I guess I'll start by telling you something about me...
I am an emotional person it affects everything I do.
I don't always like that about myself, in fact most times I despise it but I'm realizing is Its part of who I am and maybe its not always such a bad thing if used in more possitive ways? As my mother and also my dear sister in law would describe, I'm a tender hearted gal. I read the other day Busy Bee Laurens blog, she had a post where she talked about herself in a very similar way, I found it interesting though that she described it as her "gift" I had never thought of it that way before. It shead some light on me, helped me feel less like a silly problematic woman. lol
Anyways the point that I'm trying but have been failing to come to is,
I've had allot of struggles in my life namely, Depression, Adhd that have greatly affect my life and made things just so much tougher PLUS Ive always been a introverted, in my own little world, emotional, sensitive kind of girl but I'm thinking now that maybe that does not make me weak? Totally strange? Maybe its making me into something better? Anyways Just been on my mind. Totally random self help talk.
Also I want to share why I have not been blogging or emailing... I don't really care who knows at this point but my husband & I have been going through some big bumps in our marriage and its kept me from pretty much doing anything online that's worthwhile.
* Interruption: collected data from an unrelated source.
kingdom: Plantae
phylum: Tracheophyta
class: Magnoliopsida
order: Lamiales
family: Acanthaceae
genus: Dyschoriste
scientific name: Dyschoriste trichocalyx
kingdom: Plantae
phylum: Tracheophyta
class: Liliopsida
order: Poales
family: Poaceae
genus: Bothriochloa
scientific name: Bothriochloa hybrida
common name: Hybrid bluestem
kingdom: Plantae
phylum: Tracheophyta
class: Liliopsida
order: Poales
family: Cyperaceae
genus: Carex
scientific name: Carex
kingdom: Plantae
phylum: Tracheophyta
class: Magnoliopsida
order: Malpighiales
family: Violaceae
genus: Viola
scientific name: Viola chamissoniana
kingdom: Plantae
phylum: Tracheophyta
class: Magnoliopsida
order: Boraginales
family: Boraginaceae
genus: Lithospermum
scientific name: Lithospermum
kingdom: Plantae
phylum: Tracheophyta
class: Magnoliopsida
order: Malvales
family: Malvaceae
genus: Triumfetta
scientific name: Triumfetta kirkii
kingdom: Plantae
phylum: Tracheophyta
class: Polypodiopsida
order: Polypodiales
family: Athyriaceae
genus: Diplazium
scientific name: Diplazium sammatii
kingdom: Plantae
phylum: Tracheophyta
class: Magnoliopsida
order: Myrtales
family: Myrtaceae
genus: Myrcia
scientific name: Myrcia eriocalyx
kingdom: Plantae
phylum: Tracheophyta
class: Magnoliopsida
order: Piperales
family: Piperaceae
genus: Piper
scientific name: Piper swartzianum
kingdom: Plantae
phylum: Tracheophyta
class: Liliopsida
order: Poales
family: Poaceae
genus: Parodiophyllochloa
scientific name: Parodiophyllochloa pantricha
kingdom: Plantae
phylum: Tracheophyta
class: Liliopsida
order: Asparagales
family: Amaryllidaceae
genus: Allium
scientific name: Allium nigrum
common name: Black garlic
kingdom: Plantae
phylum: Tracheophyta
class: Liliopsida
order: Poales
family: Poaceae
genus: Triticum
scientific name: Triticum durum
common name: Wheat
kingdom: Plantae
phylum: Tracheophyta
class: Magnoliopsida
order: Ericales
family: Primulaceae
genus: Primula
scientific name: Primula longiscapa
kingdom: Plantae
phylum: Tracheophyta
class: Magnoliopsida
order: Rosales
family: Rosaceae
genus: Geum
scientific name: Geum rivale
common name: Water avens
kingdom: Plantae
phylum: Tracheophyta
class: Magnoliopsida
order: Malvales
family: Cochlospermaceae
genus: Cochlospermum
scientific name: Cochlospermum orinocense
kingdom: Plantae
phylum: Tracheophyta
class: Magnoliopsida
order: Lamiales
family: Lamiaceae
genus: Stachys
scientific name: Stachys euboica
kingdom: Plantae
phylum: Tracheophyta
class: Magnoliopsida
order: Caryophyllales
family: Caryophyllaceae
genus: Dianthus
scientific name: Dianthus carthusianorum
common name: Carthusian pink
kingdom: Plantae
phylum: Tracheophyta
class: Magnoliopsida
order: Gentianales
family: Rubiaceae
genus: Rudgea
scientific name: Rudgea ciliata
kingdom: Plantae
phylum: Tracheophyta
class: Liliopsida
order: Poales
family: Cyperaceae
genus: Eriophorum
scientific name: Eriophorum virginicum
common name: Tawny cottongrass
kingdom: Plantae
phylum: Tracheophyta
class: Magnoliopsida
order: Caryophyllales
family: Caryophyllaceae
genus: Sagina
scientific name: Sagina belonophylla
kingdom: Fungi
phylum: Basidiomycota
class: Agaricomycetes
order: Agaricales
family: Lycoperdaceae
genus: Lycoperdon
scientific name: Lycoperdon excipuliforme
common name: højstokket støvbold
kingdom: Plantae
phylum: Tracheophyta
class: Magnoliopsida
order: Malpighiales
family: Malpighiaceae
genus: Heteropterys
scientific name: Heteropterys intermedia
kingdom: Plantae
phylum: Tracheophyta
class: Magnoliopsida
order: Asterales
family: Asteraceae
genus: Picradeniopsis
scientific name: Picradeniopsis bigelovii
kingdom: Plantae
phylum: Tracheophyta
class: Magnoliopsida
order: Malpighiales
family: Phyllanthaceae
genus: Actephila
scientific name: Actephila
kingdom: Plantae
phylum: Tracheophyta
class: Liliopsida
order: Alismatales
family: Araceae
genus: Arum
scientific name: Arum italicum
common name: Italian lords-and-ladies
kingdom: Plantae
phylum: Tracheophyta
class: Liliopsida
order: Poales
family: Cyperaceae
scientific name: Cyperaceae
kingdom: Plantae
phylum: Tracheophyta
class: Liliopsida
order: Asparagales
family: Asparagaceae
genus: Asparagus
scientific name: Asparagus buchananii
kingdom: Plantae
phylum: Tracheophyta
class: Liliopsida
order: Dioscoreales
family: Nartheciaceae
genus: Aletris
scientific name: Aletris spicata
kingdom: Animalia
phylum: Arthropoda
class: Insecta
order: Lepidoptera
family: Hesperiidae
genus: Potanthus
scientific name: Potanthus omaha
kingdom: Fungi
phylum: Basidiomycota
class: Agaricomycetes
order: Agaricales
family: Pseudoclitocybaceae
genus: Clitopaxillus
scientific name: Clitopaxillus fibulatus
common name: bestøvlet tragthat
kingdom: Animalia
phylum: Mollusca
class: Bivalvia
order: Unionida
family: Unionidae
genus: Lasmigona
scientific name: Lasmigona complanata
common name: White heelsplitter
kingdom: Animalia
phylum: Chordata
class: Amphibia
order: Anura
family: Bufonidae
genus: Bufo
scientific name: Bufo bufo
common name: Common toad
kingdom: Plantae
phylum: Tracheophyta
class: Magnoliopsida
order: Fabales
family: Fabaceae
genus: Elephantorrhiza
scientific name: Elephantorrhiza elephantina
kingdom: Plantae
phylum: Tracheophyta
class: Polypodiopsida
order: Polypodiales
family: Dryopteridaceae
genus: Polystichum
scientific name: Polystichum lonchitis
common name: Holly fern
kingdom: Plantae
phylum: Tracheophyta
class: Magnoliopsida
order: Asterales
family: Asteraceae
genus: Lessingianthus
But being even more honest, when I could get on, I just didn't care to share anything. Do you know the feeling? I think particularly it was hard because I still needed to sort out my feelings from all the things I was going through and also because I was just too upset with myself and our situation to think about opening up. I just want to say, thank heaven we are doing better and getting help that we have needed, and we are getting on the right track to having a more happy loving marriage.